Nicholas Negroponte’s One Laptop Per Child project, which has already reached a million kids in 31 countries, is attracting criticism from all the right people. Greater success surely awaits.
In January 2005, the One Laptop Per Child (OLPC) project was unveiled at the World Economic Forum in Davos. The mission statement was as bland as the goal was ambitious: “To create educational opportunities for the world’s poorest children by providing each child with a rugged, low-cost, low-power, connected laptop with content and software designed for collaborative, joyful, self-empowered learning.” At first believers were few, but when project chairman Nicholas Negroponte and UN secretary general Kofi Annan presented a working prototype to the World Summit on the Information Society in November 2005, important people began to take notice.

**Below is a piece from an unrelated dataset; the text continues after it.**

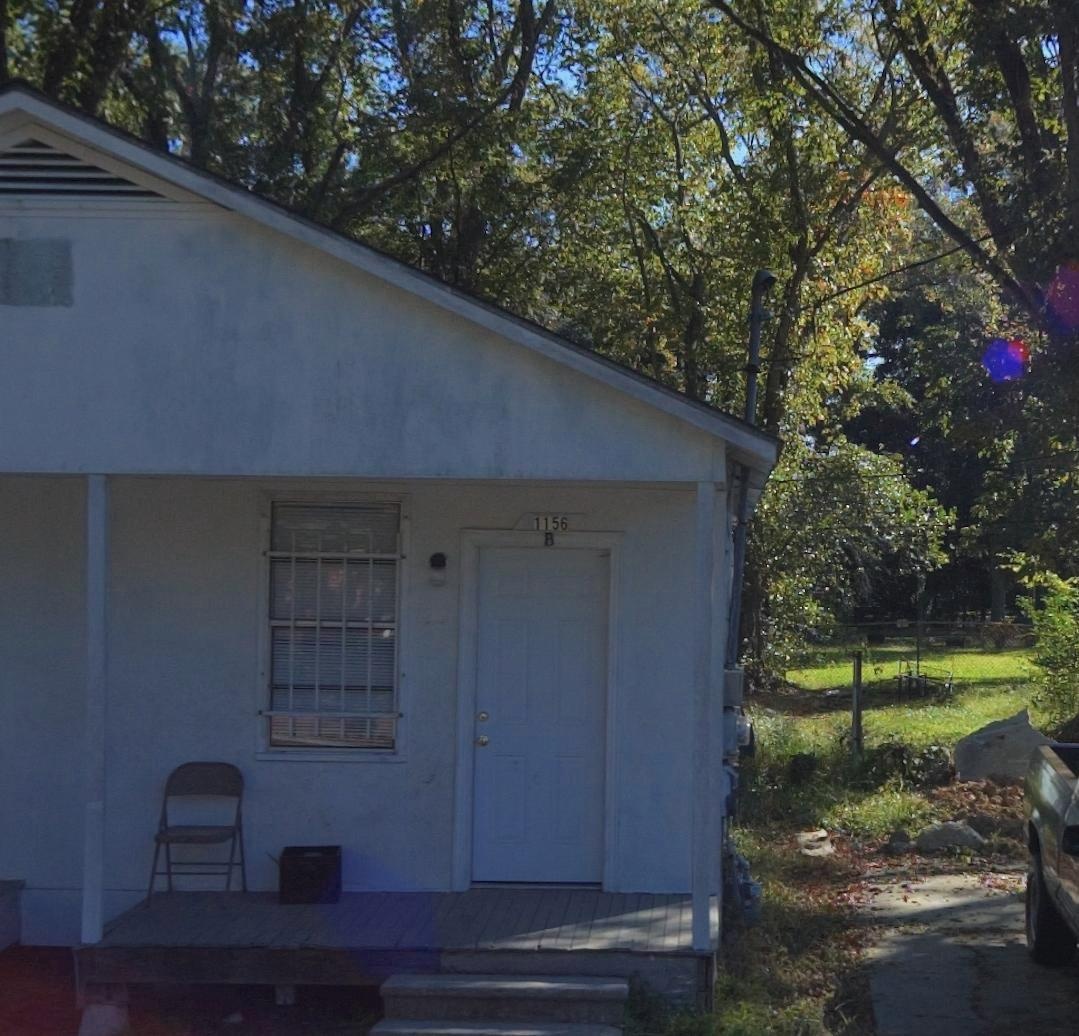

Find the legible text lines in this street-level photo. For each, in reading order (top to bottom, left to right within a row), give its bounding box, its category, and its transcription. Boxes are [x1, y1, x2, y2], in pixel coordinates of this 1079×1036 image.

[532, 515, 570, 532] StreetNumber: 1156
[542, 531, 556, 548] StreetNumber: B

Today, OLPC has delivered around a million laptops to impoverished children in 31 countries, at a price of less than US$200 per unit. There are a further million on order, which makes this something of a phenomenon in the ineffectual-yet-well-meaning world of NGOs. But the problem for Negroponte, as the New York Times has it, is that he promised to ship seven million laptops at a price of US$100.
Is he embarrassed by the shortfall? Regretful? Not in the least, and neither is he apologetic – he had to aim high, he says, or he would not have gotten the publicity and governmental support that enabled him to get this far.
As the NYT observes, Negroponte has delivered on the rarely attempted and the even more rarely achieved. Very few technology firms target their products or services at the “other 90 percent,” simply because the richest ten percent have all the money. And not only is Negroponte’s laptop a threat to mainstream IT thinking. The NGOs don’t like it because they reckon it’s a vanity project, teachers hate its educational methodology, environmentalists moan about its toxic waste potential, and techies complained about its commitment to freedom when Microsoft (ultimately unsuccessfully) prevailed on it to include Windows XP as an operating system option.
Which means, of course, that OLPC is going to be an all-‘round winner.